I sit around thinking about this stuff (help me!), but when I think about all the parking lots and "recovery zones" on NCDOT roads I keep coming back to trees.

On a micro scale, establishing a tree canopy, particularly in summer, makes a huge difference in perception, aesthetics, and some difference in ozone formation. (Ozone needs both heat and sunlight as a catalyst in its creation).

The animosity between cars and trees is a huge untold story. Even had a DOT engineer once say, "Trees kill people!"

So the tree jumped out in front of the car? Ok, dude. Whatever. Speed also kills people much more definitively, and studies show that when you create a "sense of enclosure" for the driver they tend to slow down anyway out of the basic psychology of feeling like they have less space (http://www.fhwa.dot.gov/environment/sidewalk2/sidewalks209.htm Figure 9-7).

Midland Road between Pinehurst and Southern Pines is a great example of a truly beautiful road the NCDOT has been unhappy with for many years. Hats off to Tim Johnson, the Division Engineer there who has a pretty balanced view of how to work with it.
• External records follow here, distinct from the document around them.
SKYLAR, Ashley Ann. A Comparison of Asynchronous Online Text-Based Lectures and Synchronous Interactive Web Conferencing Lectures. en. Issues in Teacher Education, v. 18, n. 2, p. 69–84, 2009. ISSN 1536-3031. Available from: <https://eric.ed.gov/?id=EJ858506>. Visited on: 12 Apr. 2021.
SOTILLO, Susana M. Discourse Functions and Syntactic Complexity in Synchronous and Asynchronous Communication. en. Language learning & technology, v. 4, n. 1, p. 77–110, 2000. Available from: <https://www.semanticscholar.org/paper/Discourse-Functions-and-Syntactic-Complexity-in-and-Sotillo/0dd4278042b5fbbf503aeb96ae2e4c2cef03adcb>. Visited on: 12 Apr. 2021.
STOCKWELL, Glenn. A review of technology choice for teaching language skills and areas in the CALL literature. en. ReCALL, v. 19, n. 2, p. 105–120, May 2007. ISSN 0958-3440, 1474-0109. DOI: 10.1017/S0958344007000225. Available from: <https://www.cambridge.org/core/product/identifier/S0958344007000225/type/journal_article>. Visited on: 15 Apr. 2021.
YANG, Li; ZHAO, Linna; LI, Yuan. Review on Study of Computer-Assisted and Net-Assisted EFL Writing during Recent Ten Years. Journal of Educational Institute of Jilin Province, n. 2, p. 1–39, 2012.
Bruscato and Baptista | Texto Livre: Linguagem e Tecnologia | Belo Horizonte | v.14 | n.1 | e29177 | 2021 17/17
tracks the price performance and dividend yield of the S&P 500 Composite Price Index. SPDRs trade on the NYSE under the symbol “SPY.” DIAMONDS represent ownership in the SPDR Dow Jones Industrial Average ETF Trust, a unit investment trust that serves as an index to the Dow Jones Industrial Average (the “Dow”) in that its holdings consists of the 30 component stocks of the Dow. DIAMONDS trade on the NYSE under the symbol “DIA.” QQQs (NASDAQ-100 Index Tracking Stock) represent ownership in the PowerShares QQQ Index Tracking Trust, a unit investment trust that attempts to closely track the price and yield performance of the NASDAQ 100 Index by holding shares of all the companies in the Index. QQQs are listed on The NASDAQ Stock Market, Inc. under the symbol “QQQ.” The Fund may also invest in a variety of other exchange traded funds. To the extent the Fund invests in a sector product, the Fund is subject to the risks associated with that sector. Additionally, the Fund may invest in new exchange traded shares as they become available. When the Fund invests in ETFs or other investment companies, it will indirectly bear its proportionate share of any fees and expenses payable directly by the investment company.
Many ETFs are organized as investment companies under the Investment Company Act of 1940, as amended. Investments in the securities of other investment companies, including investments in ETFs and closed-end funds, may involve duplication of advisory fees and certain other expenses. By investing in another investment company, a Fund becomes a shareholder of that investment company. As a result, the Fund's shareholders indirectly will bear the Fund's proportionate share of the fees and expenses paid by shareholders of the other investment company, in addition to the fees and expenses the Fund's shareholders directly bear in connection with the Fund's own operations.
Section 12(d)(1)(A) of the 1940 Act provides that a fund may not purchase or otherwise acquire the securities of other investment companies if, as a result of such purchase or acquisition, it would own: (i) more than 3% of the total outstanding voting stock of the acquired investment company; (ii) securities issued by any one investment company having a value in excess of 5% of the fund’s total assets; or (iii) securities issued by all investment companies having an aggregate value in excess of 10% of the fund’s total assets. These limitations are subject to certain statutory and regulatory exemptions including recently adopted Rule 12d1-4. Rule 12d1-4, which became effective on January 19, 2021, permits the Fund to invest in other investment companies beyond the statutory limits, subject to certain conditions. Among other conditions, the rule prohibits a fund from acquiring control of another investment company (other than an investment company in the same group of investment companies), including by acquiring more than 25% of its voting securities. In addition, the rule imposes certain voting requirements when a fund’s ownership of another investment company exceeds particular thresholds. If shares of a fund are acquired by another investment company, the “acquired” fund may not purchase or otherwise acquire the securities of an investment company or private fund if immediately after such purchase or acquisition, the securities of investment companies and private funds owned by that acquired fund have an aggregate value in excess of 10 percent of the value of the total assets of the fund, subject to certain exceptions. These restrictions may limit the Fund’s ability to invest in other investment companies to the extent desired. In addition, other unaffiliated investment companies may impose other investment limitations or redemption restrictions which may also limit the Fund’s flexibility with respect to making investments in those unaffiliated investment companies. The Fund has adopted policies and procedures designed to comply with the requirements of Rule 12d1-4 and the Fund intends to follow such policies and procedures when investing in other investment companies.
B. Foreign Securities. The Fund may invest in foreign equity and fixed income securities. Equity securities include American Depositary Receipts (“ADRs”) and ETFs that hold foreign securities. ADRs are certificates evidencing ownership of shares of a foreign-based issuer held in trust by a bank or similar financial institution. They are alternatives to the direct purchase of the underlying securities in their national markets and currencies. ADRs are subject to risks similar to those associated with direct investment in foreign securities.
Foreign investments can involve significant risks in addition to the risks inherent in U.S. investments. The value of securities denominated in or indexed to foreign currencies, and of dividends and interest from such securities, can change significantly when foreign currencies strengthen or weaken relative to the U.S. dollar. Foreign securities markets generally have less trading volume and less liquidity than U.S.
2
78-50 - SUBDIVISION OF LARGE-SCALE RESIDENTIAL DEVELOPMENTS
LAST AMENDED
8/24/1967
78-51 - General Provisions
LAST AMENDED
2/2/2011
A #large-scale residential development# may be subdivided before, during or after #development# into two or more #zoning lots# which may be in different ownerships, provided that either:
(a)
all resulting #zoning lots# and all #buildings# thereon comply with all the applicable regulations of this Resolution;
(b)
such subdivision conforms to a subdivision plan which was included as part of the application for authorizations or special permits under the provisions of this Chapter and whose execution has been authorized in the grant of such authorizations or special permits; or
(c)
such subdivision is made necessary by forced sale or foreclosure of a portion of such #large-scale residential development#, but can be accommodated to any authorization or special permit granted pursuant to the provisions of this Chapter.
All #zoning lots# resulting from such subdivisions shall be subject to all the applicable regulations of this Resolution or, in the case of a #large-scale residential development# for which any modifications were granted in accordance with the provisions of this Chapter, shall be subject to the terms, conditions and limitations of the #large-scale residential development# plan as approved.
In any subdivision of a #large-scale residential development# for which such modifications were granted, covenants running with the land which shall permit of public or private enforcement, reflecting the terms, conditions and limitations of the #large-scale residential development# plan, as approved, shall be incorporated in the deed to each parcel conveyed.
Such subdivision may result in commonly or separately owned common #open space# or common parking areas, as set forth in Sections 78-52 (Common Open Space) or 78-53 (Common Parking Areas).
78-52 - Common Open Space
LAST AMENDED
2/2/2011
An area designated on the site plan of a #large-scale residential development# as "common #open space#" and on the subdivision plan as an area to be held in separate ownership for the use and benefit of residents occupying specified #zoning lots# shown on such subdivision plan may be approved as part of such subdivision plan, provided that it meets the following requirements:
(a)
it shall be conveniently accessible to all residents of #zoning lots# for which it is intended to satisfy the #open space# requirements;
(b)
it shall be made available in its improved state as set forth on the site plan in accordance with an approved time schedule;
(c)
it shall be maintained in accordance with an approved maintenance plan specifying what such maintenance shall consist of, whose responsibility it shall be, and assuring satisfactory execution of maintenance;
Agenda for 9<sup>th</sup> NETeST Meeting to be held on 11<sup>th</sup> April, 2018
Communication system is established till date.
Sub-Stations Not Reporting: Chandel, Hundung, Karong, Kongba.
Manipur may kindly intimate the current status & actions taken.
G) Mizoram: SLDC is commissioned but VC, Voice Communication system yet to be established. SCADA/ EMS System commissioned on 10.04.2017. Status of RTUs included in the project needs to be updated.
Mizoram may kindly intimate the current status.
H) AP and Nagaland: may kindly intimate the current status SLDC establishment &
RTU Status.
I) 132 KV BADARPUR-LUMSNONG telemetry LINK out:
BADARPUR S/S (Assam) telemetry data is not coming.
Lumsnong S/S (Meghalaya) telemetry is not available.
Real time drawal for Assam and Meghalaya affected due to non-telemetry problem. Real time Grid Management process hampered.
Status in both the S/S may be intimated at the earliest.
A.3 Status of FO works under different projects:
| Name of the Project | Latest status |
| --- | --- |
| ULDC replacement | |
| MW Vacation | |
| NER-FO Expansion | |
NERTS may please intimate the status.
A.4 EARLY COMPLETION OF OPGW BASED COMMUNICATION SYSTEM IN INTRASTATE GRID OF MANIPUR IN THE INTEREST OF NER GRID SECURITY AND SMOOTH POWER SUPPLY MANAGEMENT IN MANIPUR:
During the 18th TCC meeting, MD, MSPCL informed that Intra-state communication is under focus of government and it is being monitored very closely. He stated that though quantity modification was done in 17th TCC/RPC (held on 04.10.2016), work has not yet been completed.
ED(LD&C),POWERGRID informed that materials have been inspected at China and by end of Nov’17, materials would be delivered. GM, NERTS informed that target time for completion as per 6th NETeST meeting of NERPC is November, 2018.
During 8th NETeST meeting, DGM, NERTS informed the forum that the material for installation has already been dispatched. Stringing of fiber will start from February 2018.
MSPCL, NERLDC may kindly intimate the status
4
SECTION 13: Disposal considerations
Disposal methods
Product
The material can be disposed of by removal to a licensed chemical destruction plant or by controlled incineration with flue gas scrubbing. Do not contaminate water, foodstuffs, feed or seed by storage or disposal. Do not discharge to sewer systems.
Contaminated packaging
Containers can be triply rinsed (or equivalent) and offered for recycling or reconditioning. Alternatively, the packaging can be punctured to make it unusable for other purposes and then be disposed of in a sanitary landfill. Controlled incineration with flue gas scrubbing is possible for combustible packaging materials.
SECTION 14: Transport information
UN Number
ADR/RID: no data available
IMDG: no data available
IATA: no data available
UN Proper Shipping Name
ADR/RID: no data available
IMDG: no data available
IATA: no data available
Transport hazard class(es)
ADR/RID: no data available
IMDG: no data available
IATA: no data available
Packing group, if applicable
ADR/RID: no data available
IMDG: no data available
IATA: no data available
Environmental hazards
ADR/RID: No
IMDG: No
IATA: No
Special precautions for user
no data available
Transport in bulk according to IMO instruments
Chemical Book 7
Parking lots are trickier, with the soil compaction from the weight of the cars creating problems for the trees and stunting growth. Davis and Sacramento California have development ordinances that try and approve plans based on canopy coverage of parking lots. The predicted canopy far underperformed the original plans for a specimen tree due to the distress for the tree. (Pdf link http://www.fs.fed.us/ccrc/topics/urban-forests/docs/parklotarticle.pdf)

Still, in the American South wouldn't we all like a shady parking spot in the summer? Add a quarter percent to your retail margin, mister big box. Totally worth it to have you pay for the soil engineering and have the shade.

There is a water quality argument in here too--the canopy dissipates some of the speed of falling rain (slowing runoff), and reduces the temperatures of the surfaces the rain will fall on. This means less hot water suddenly hitting our surface waters at once because a) there is less of it all at once, and b) it's cooler.

I won't get into carbon sequestration arguments. Regulating tree cutting on private property is a whole post unto itself, though I will throw out a teaser from a former Durham City/County Planning Director, "Is the only way I can save trees in this place to build apartments?" More on that later.